Friday, December 29, 2006

Lead in Ringwood animals

Ten days after reporting how the Bush Administration wants to allow a massive increase in the amount of toxic substances like lead polluters can dispose of without disclosing how they do it, the front page of the Record carried the findings of lead in animals surrounding the Ringwood Superfund Site.

For those unfamiliar with the story of Ringwood, the really short version is that Ford built 6 million cars in Mahwah and dumped millions of gallons of lead paint waste in Upper Ringwood over a 25 year period ending in 1970. The site was one of the first Superfund sites, declared clean, but was relisted this fall after it was discovered the work was nowhere close to complete and Ford's subcontractor apparently misled the EPA about whether or not residents use groundwater (they do, the contractor said they didn't).
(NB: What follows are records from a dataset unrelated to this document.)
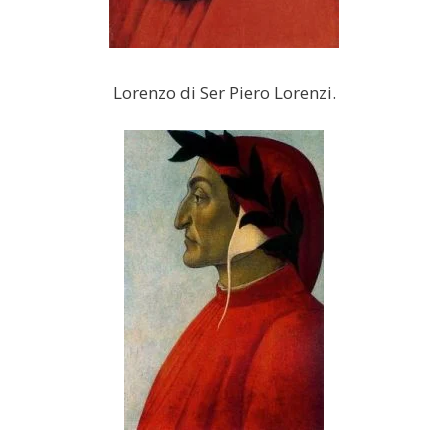
Lorenzo di Ser Piero Lorenzi.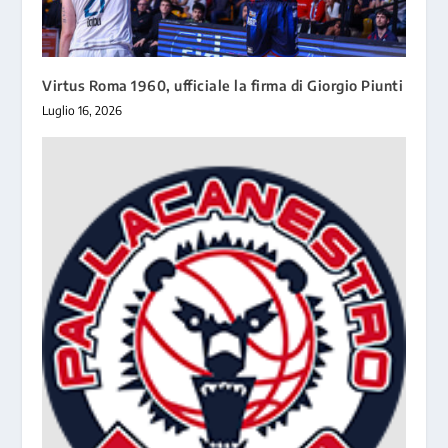
Virtus Roma 1960, ufficiale la firma di Giorgio Piunti
Luglio 16, 2026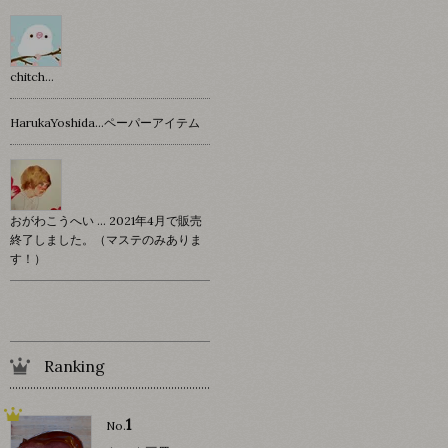
chitch…
HarukaYoshida…ペーパーアイテム
おがわこうへい … 2021年4月で販売
終了しました。（マステのみありま
す！）
Ranking
1
No.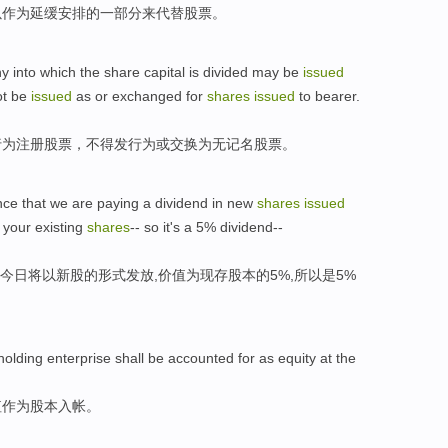
以
作为
延缓
安排
的
一部分
来
代替
股票
。
ny
into which the
share
capital
is divided
may
be
issued
ot be
issued
as
or
exchanged
for
shares
issued
to
bearer
.
行
为
注册
股票
，
不得
发行为
或
交换
为
无记名
股票。
nce
that we are paying a
dividend
in
new
shares
issued
your existing
shares
--
so
it's
a 5%
dividend
--
今日
将
以
新股
的
形式发放
,价值
为
现存
股本
的5%,
所以
是
5%
holding
enterprise
shall be
accounted for
as
equity
at the
值
作为
股本
入帐。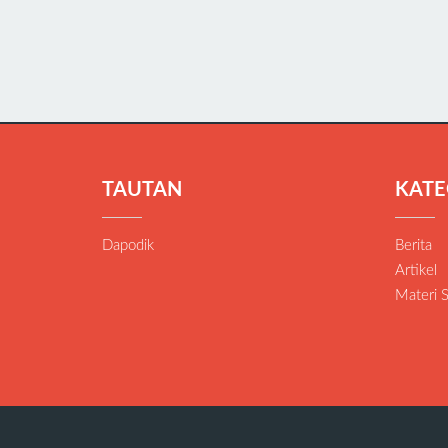
TAUTAN
KATE
Dapodik
Berita
Artikel
Materi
By all accounts, the pollution is slowly spreading and approaching a point where it could threaten the Wanaque Reservoir, affecting the drinking water of 2.5 million people.
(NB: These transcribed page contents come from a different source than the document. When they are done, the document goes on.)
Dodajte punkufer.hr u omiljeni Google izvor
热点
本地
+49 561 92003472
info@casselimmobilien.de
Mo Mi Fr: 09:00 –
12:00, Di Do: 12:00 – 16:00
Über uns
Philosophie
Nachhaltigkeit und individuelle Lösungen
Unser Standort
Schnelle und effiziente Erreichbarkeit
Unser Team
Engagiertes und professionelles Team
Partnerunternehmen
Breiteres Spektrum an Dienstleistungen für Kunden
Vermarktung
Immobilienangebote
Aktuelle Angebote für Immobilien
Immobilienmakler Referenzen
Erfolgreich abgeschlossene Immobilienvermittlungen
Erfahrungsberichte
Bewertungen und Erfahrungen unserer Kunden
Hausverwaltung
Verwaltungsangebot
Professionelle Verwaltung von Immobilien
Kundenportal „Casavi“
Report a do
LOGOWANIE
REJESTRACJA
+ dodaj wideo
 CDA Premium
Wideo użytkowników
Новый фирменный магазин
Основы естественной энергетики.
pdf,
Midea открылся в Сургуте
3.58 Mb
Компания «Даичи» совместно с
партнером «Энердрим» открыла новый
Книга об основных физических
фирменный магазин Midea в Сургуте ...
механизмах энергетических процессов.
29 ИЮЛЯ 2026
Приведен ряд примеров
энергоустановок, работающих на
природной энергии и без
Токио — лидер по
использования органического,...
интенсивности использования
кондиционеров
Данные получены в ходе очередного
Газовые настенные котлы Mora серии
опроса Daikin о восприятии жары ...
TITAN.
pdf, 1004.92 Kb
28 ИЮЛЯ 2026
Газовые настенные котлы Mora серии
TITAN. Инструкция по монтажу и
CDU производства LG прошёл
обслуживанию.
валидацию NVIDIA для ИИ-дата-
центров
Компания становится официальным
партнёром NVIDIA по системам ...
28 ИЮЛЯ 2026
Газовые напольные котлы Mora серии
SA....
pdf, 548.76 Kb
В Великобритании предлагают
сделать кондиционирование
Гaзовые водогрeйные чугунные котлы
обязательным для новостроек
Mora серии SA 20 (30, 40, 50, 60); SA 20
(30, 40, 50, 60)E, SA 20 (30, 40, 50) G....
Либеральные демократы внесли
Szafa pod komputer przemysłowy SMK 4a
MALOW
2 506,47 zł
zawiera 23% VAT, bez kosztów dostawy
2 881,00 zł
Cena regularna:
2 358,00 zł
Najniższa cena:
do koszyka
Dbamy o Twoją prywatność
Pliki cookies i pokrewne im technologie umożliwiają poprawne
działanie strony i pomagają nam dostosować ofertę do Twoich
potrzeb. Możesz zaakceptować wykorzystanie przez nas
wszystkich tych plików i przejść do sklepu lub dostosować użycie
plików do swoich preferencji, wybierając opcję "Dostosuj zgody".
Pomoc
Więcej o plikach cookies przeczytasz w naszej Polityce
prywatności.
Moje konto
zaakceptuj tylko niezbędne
It's catastrophes like this that the Environmental Protection Agency was created to prevent. There are serious and costly effects of unregulated dumping. Over 35 years after the dumping stopped, the community is still dealing with the aftermath. However, the official line from the White House is that rolling back the reporting requirement will save businesses money. Here is the the gist of the new policy the Bush Administration is pushing.

The change would affect annual reports to the Toxics Release Inventory, a
20-year-old database of hazardous chemicals used, stored and released by businesses into the air, land and water.

Under the rule released Monday, companies that use up to 2,000 pounds of such material --chemicals such as asbestos or arsenic -- could file a shorter form that lists the names of chemicals, but not the amounts. Currently, companies that use more than 500 pounds of those chemicals have to report the amounts they use or release.

For the most dangerous compounds -- highly toxic materials such as mercury or lead that persist in the environment -- the threshold for reporting details would be raised from 10 or 100 pounds to 500.

Basically, what they're proposing is that over 25 years one company can dispose of roughly 12,500 pounds of lead without telling how they did it. This will be a boom for the illegal dumping business, and have potentially disastrous effects on the areas where the dumping occurs. In Ringwood, lead in the small animals was found as high as 292 parts per million. The FDA safety level for lead in candy consumed by children is 0.1 parts per million. Once again, from the Record:

Even in small amounts, lead can harm the nervous system, kidneys and red blood
cell production and can affect reproduction and development, federal health
advisories warn.

Fortunately, several members of Congress have already signaled their opposition to this move and vowed to fight it. I haven't read a statement from Garrett about the proposed rollback, but I have got to hold out hope he'll fight like hell to prevent another Ringwood.